« Connect the world ». C’est le nom d’une nouvelle initiative de Mark Zuckerberg, l’emblématique patron de Facebook, initiative annoncée cette semaine à la presse et qui sonne un peu comme le slogan d’une ONG ou des Nations Unies. Son entreprise s’apprête à investir des millions de dollars dans des drones atmosphériques pour aider les plus pauvres à se connecter à Internet. En juin dernier, c’est Oneweb, un consortium dont fait partie le richissime propriétaire du groupe Virgin, Richard Branson, qui lançait un appel d’offre pour installer 900 satellites afin de connecter à Internet les zones les plus reculées de la planète. Enfin, l’inévitable Google, avec son projet LOON et son investissement dans Space X une société spécialisée dans le lancement de satellites s’implique également dans cette course à la connectivité universelle. Etrange et soudaine philanthropie des sociétés les plus riches de l’économie numérique qui envisagent donc, de connecter les plus pauvres à Internet depuis l’espace. Il fallait y penser !
Alors d’abord, de quoi est-il vraiment question ?
La terre est très vaste et le raccordement à Internet de façon fixe est très couteux, surtout s’il l’on veut un débit important. Il faut donc de la fibre optique et même dans notre pays, c’est encore une vrai difficulté pour financer ces infrastructures, surtout dans les zones moins denses car les opérateurs ne trouvent pas de rentabilité. En passant par les ondes, de diverses façons, c’est plus facile. Et la façon la plus sûre, en tout cas théoriquement, de fournir une connectivité à toute la planète, c’est de passer par l’espace mais à basse altitude.
Comment cela est-il techniquement possible ?

● Données fournies
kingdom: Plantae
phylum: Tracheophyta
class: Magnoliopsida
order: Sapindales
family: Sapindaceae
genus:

● Vos consignes
Rédigez la suite de l'article sur la connexion à Internet depuis l'espace, en reprenant juste après sa dernière phrase.

● Résultat attendu
En fait, il faut savoir que cela est déjà possible car les satellites placés en orbite autour de la terre permettent de se connecter de n’importe quel point du globe mais cela coûte très cher et les résultats ne permettent pas une large mise à l’échelle, tant d’un point de vue technique que commercial. Pour couvrir l’ensemble du globe, dans les régions les plus reculées, il faut donc mailler l’espace d’un très grand nombre de petits satellites qui permettront une bonne connexion dans les deux sens (pour envoyer et recevoir) et cela, évidemment, à moindre coût.
En fait, ce « maillage satellitaire » va constituer une véritable constellation connectée à une orbite assez basse, vers 1200km d’altitude, bien moins éloignée des 36 000 km qui séparent habituellement les satellites géostationnaires du plancher des vaches. Cela représente un investissement faramineux car il faudra remplacer beaucoup plus souvent ces satellites, qui, étant plus près de la terre devront lutter contre la gravité à l’aide de petits moteurs.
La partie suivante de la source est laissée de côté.